Se trata de activar un nuevo proceso de desarme de sus respectivas economías. Lo que llamo transición convivencial es un vector determinante de un tipo de cambio climático poco atendido en las agendas públicas mundiales. Me refiero al cambio del clima belicista actual a un clima pacifista. Correspondería indicar que la crisis climática en curso, que amenaza de modo creciente con la desaparición de la especie humana, involucra dos componentes elementales: una economía basada en la explotación de los recursos naturales y en la utilización de energías sucias, así como una economía dependiente de la guerra. La contienda militar en Ucrania vuelve a recordarnos que para evitar la aniquilación de la humanidad es igual de urgente –sino más- atender a la transición convivencial que a la publicitada transición energética.
La apuesta por la paz mundial, el NO a la guerra, para que no sea tan sólo un grito de impotencia de los pueblos o un llamado al humanismo en un mundo violento, debe generar un movimiento a favor de la pacificación de las economías. La demanda actual de los pueblos debe convertirse en un NO a las economías de guerra y en un SÍ rotundo a las economías de paz. Pero la pacificación de cada economía nacional no es una decisión que pueda tomar un Estado sin un acuerdo con los demás. El incremento del presupuesto militar de un Estado provoca el incremento del presupuesto de sus rivales. Y ello ocurre por motivos de seguridad nacional y, para el caso de las economías de guerra, por cuestiones de competencia comercial. Una ley de la guerra es que los enfrentamientos armados entre países tienden a generar un mayor rearme de los países vecinos. Ello se intensifica en los casos en que se enfrentan directa o indirectamente economías de guerra. En la actualidad dicho vecindario está crecientemente mundializado. Y no hay que perder de vista que el rearme de los países, tanto en sus funciones de productores como de consumidores, ensancha el mercado de la compra y venta de armas, y por lo tanto lo hace más atractivo para el sistema interestatal en su conjunto.
A lo largo de la historia nunca han existido invasiones militares benefactoras, que puedan ser justificadas como un medio para algún fin superior. Ahora bien, para las economías de guerra como la estadounidense y la rusa los perfiles psicológicos y las voluntades individuales de sus líderes políticos máximos inciden menos en el desenvolvimiento de la lucha armada de lo que solemos creer.

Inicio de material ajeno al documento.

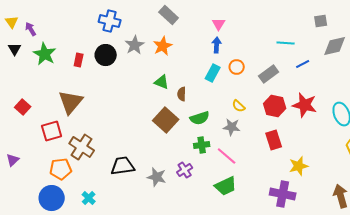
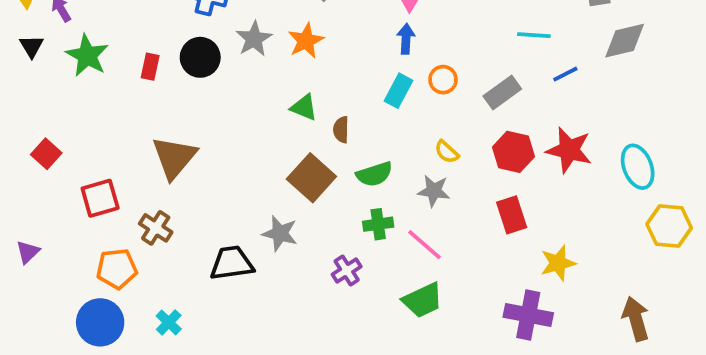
brown triangle: (71, 102) -> (174, 157), moved
brown cross: (82, 147) -> (156, 228), size x0.7
gray star: (157, 177) -> (280, 233), moved

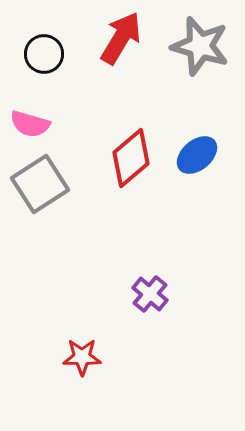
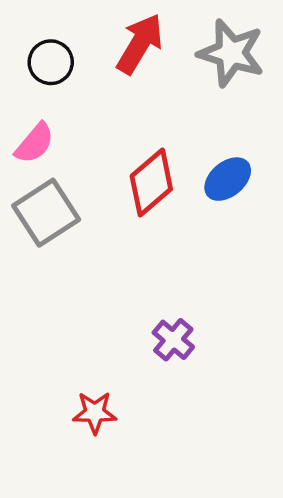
pink semicircle: (30, 124) -> (35, 143), turned -66

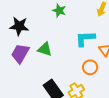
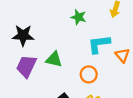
green star: (59, 11) -> (78, 17), moved
orange circle: (90, 67) -> (89, 74), moved

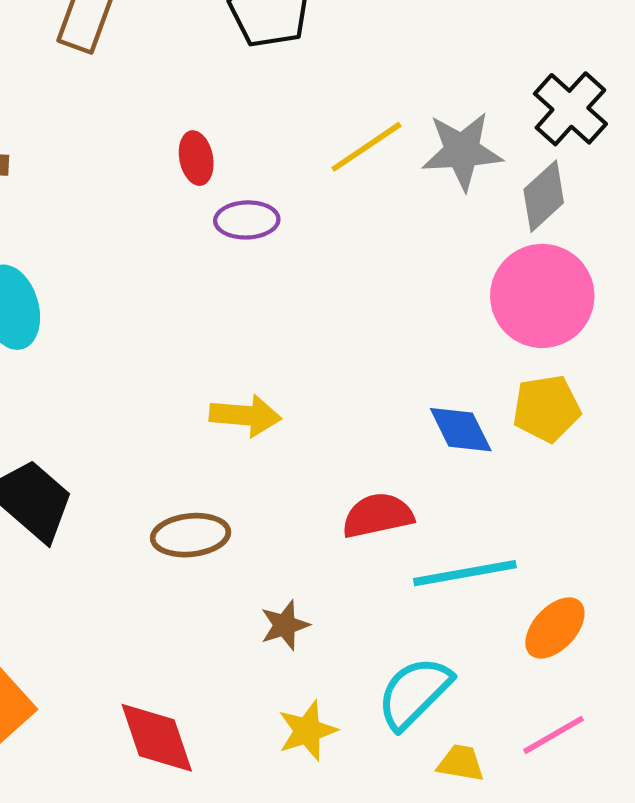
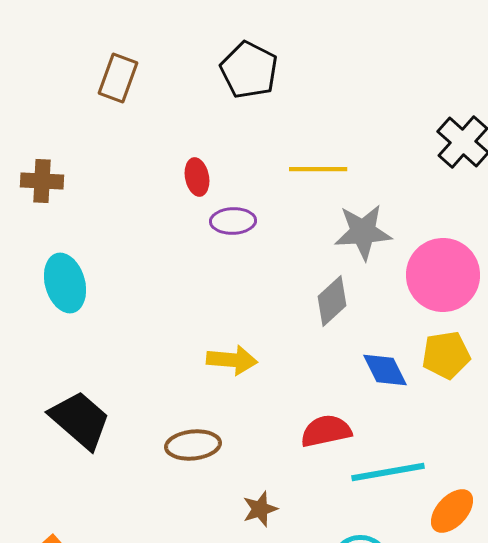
yellow line: (366, 147) -> (318, 169), turned 34
gray star: (462, 151) -> (363, 232), moved
gray diamond: (544, 196) -> (332, 301), moved

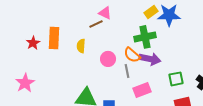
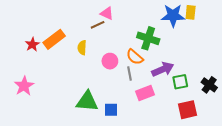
yellow rectangle: (151, 12) -> (191, 12), moved, turned -48
green cross: (145, 37) -> (148, 38), turned 30
orange rectangle: (54, 38) -> (54, 39), turned 50
purple arrow: (150, 59) -> (163, 69), moved, turned -35

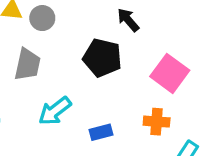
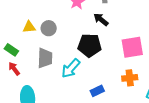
pink square: (170, 73) -> (132, 47), turned -35
cyan arrow: (55, 111) -> (71, 68), moved

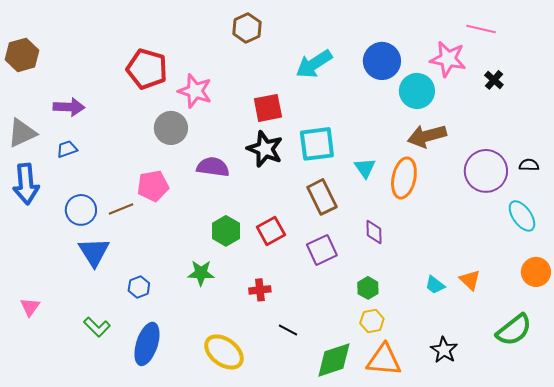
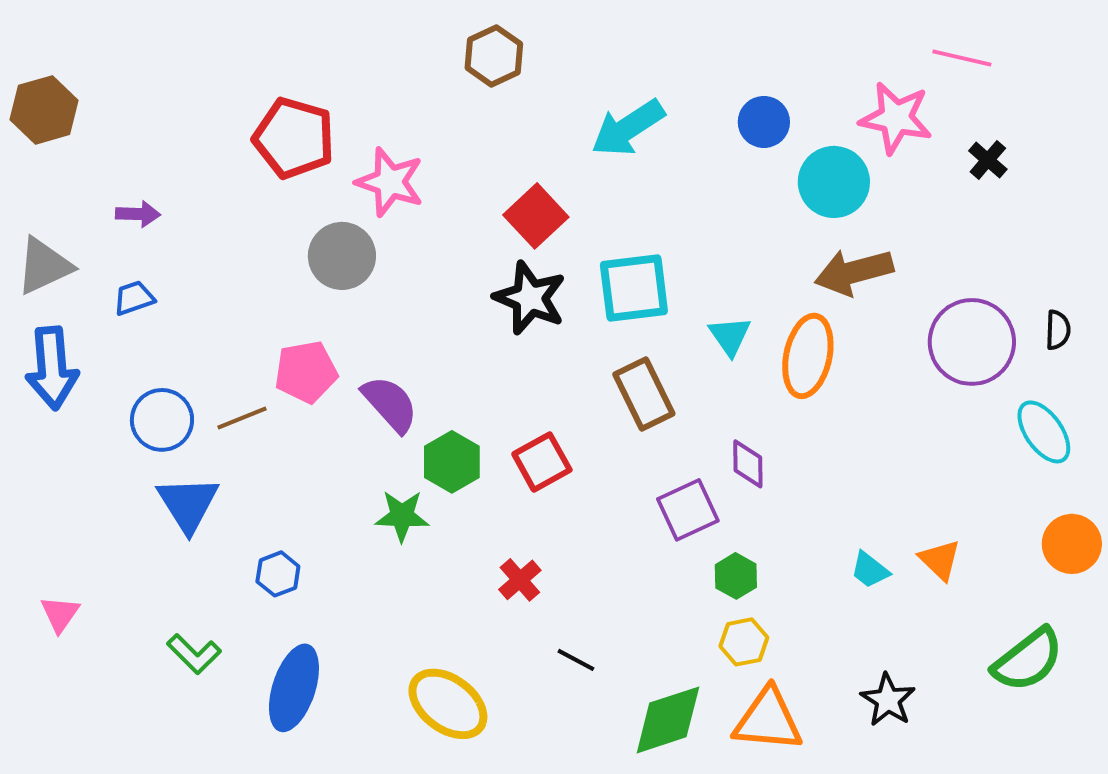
blue circle: (382, 61) -> (764, 122), size x0.7
purple arrow: (69, 107) -> (138, 214), size x0.7
red square: (268, 108) -> (536, 216), turned -32
black semicircle: (529, 165) -> (1058, 330), turned 90
purple semicircle: (213, 167) -> (390, 404), moved, turned 40
purple square: (322, 250) -> (688, 510), moved
green star: (201, 273) -> (402, 516), moved
red cross: (260, 290) -> (520, 580), turned -35

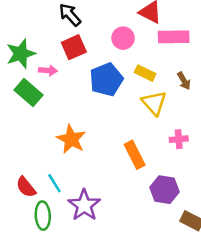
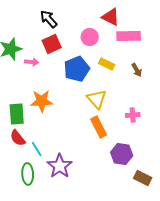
green rectangle: (28, 93) -> (17, 114), moved, turned 45
yellow triangle: (154, 103) -> (97, 99), moved
orange star: (71, 139) -> (42, 101), moved, turned -30
red semicircle: (26, 187) -> (18, 138), moved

La inclinación personal más militarista hubiera fracasado en la Suecia socialdemócrata de los años 80 del siglo XX, del mismo modo que el liderazgo individual con mayor pretensión democrática en el plano internacional está condenado al ostracismo en los Estados Unidos desde el fin de la Segunda Guerra Mundial. De una economía de guerra no se puede esperar una política expansiva de la paz, menos aún duradera. Es por ello mismo que Europa, en su condición de bloque económico relativamente pacificado, debe tomar plena conciencia que el mejor negocio que puede hacer en este momento dramático es apostar por todos los medios a la promoción de la paz mundial, declinando la tentación completamente irracional por subirse al tren de una nueva carrera armamentística de la cual será un actor de reparto.
Pese a su gravitación secundaria en la guerra actual, Europa es la única sociedad regional protagónica que está en condiciones objetivas de orientar las negociaciones políticas hacia una transición convivencial que abra el camino hacia una economía que ofrezca mayores garantías estructurales de paz para el mundo. Y el modo en que América Latina puede apostar por alimentar la paz mundial es manteniendo viva su imparcialidad en un mundo crecientemente multipolar, resistiendo toda presión para ingresar activamente en un conflicto armado del cual solo obtendrá pérdidas.